You can’t help but feel the rub of the first world chafing against the ancient in the Oriente, Ecuador’s Amazon Basin. Consider the Tagaeri and Taromenani, who refuse all contact with the modern world but inhabit the same forest where oil exploitation grows day by day. These worlds will one day meet. The Oriente is an intense place with clenching stakes for everyone involved. Its earliest inhabitants lobbed heads for it, and politicians, colonists, environmentalists, indigenous groups and big industry continue the battle today.
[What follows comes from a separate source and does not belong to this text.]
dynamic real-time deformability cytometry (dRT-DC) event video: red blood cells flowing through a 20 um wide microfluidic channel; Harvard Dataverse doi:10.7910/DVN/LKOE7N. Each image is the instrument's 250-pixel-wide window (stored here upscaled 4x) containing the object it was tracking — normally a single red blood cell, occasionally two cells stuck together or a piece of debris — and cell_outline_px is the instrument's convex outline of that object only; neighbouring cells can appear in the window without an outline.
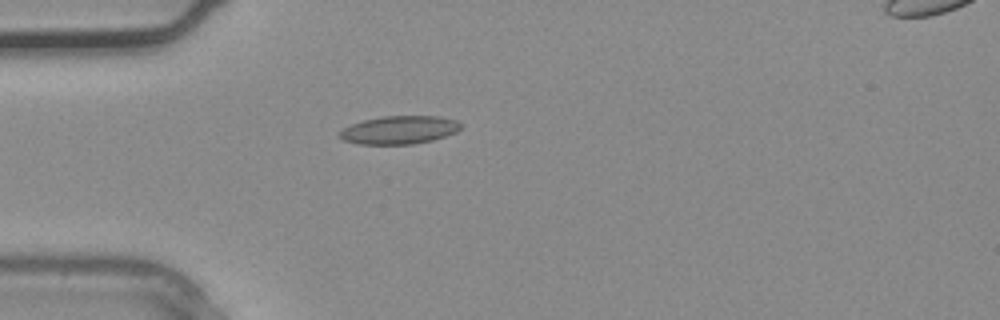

For visitors the pull is mega-biodiversity. Beyond the cloud forests of the eastern Andean foothills, it’s all rain forest, home to 50% of Ecuador’s mammals, 5% of the earth’s plant species and prolific bird life. Slip on your rubber boots to tread its forested hills, wetland marshes, big rivers and black-water lagoons. You’ll be sharing real estate with tapirs, manatees, freshwater dolphins, anacondas, caimans, monkeys, sloths, peccaries and seldom-seen jaguars.

Equally fascinating is the human geography of the Oriente. The Achuar, Cofan, Huaorani, Quichua, Secoya, Shuar, Siona and Zaparo all call it home. These ancient cultures joined the 20th century at rocket speed, when, in the 1960s, oil exploration threw roads and colonists into areas few explorers reached. Ecuador’s native population is a panorama as diverse and discordant as any modern population. Adaptation has not made their history or cultures any less interesting.